El Centro de Estudios Económicos del Sector Privado (CEESP) identificó una mejoría en el desempeño de los principales indicadores, macroeconómicos y económicos hacia el cierre de 2025, lo que sienta una base más favorable para el arranque de 2026, en un entorno de ajustes y redefinición de prioridades económicas.
De acuerdo con el análisis del organismo, los datos más recientes muestran una recuperación en el ritmo de crecimiento, económico y anual durante el último trimestre de 2025. Según la encuesta de especialistas del sector privado del Banco de México, el Producto Interno Bruto (PIB) habría crecido 0.9% anual en el cuarto trimestre, una mejora relevante frente a la contracción de 0.2% registrada en el periodo previo.
Si bien el crecimiento estimado para todo 2025 se ubica en 0.4%, el CEESP destaca que la tendencia observada al cierre del año reflejó un punto de inflexión, económica y productiva que permite anticipar un desempeño más sólido para 2026, particularmente si se consolidan condiciones que fortalezcan la inversión y la actividad productiva.
Mejores perspectivas de crecimiento para 2026
Para 2026, los pronósticos de crecimiento muestran una mejora moderada pero consistente. El Fondo Monetario Internacional estima un crecimiento de 1.5%, el Banco Mundial prevé 1.3%, los especialistas del sector privado 1.2%, mientras que el pronóstico oficial se ubica en un rango de 1.8% a 2.8%. Estas cifras reflejan un entorno de mayor estabilidad, recuperación y confianza gradual de la economía mexicana.
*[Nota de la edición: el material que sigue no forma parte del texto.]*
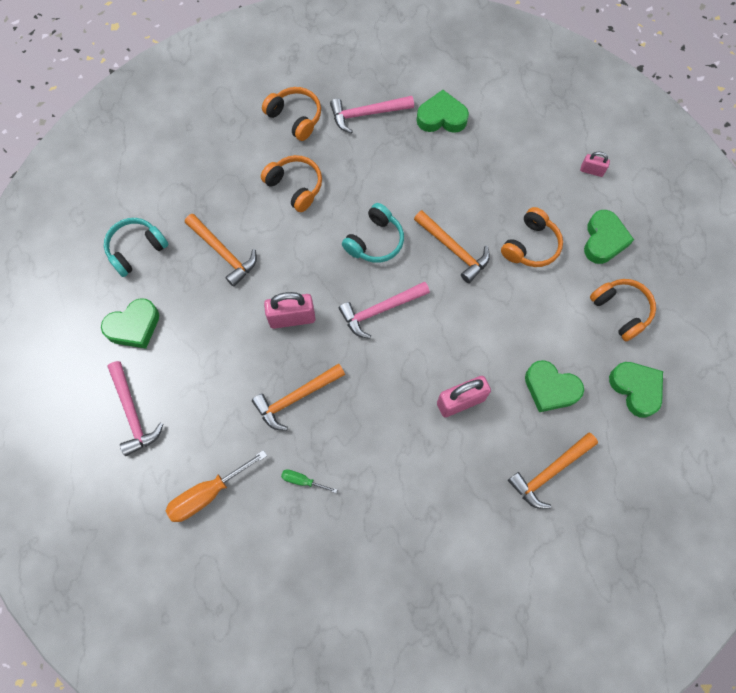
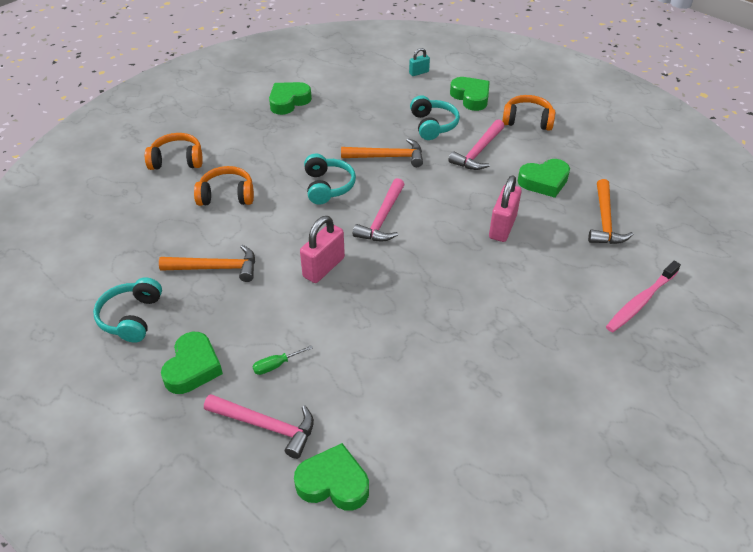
camera: 45 degrees left, 25 degrees down
orange screwdriver [165,450,267,522] -> none
orange hammer [252,364,345,431] -> none
green screwdriver [281,469,337,493] -> green screwdriver moved to [252,345,313,375]
pink hammer [330,96,414,133] -> pink hammer moved to [448,119,504,170]
orange headphones [501,207,563,267] -> turquoise headphones [410,95,460,140]
pink padlock [580,152,610,177] -> turquoise padlock [409,48,430,76]
green heart [609,362,663,418] -> green heart moved to [294,443,369,511]
none -> pink toothbrush [606,261,681,332]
El CEESP subraya que 2026 será un año clave para impulsar la inversión, integración y regional, aprovechar las oportunidades derivadas de la integración regional, el T-MEC y los procesos de relocalización productiva, factores que continúan posicionando a México como un actor estratégico dentro de las cadenas globales de valor.
Consumo e inversión muestran señales de reactivación
El análisis también destaca avances en el consumo, privado y hogares. Datos del INEGI indican que en octubre de 2025 el Indicador Mensual del Consumo Privado registró un crecimiento mensual de 0.8%, superando las estimaciones preliminares, y un incremento anual de 4.1%, lo que refleja una mayor dinamización del gasto de los hogares hacia el cierre del año.
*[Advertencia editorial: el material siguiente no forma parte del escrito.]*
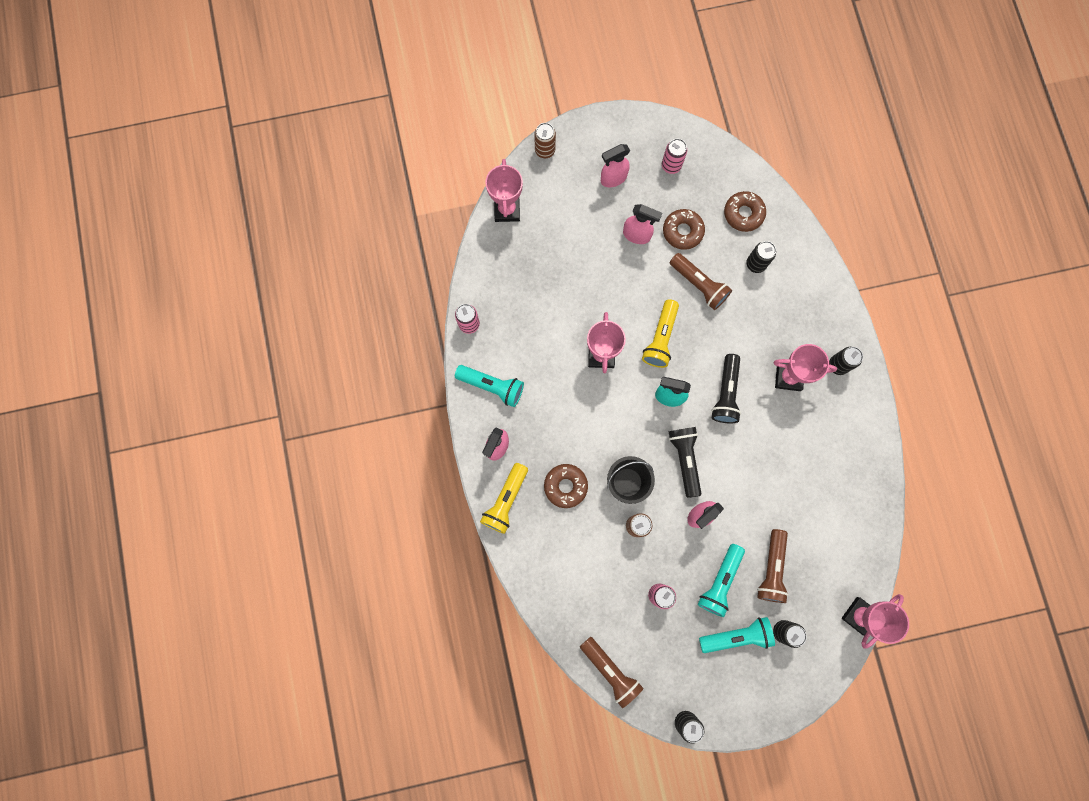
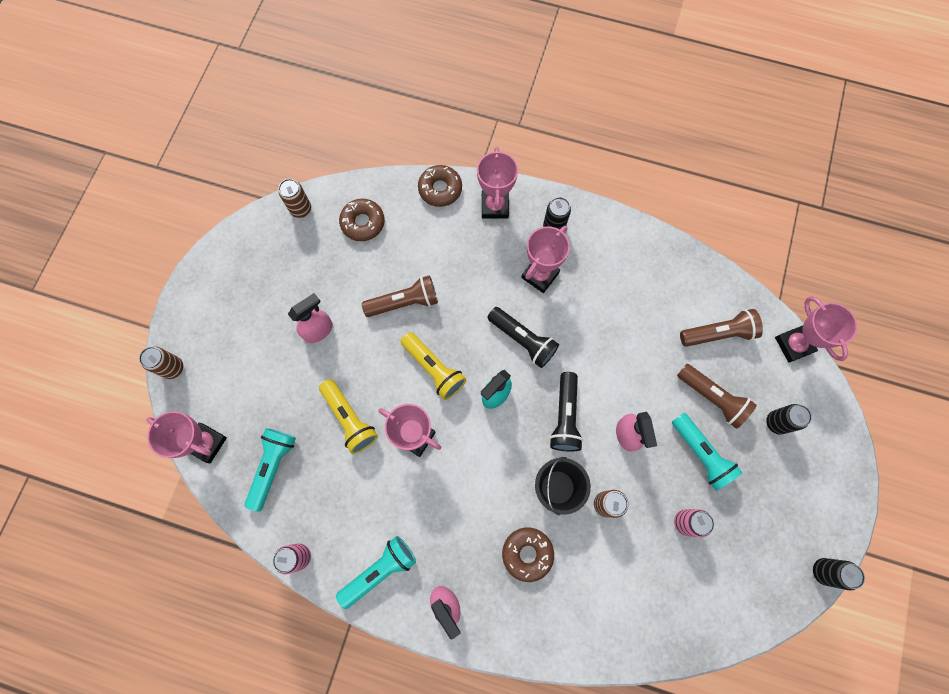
camera: 60 degrees left, 5 degrees down
yellow flashlight [480,463,528,534] -> yellow flashlight moved to [319,379,378,454]
brown flashlight [580,637,644,708] -> brown flashlight moved to [680,309,763,347]
pink spray bottle [601,144,630,187] -> none
pink can [662,139,687,174] -> none
brown donut [663,209,705,250] -> brown donut moved to [418,165,462,207]
black flashlight [668,427,702,498] -> black flashlight turned 105 degrees counterclockwise [549,372,583,451]
turquoise flashlight [699,617,775,653] -> turquoise flashlight moved to [244,428,296,511]
black can [747,241,776,273] -> none
none -> brown can [279,179,311,218]
none -> pink trophy [477,147,518,218]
En materia de inversión, la inversión, fija y bruta presentó un repunte mensual de 0.9% en octubre, impulsado principalmente por el crecimiento de 3.9% en la inversión en construcción, particularmente en el segmento residencial, que avanzó 6.4% mensual. Este desempeño es interpretado por el CEESP como una señal positiva en la recuperación gradual del ciclo de inversión.
El CEESP señala que fortalecer el entorno, negocios y competitividad será determinante para consolidar un crecimiento más elevado y sostenible, capaz de traducirse en mayor bienestar para los hogares y un impulso al empleo formal. En este contexto, el trabajo coordinado entre el sector privado, el gobierno y otros actores económicos será fundamental para convertir las señales de recuperación en un crecimiento duradero.
De acuerdo con el organismo, aunque el entorno económico presenta retos, estabilidad y oportunidades, la evolución reciente de los indicadores confirma que existen bases para avanzar hacia una etapa de mayor estabilidad y crecimiento, siempre que se refuercen la inversión productiva, la confianza y la competitividad del país.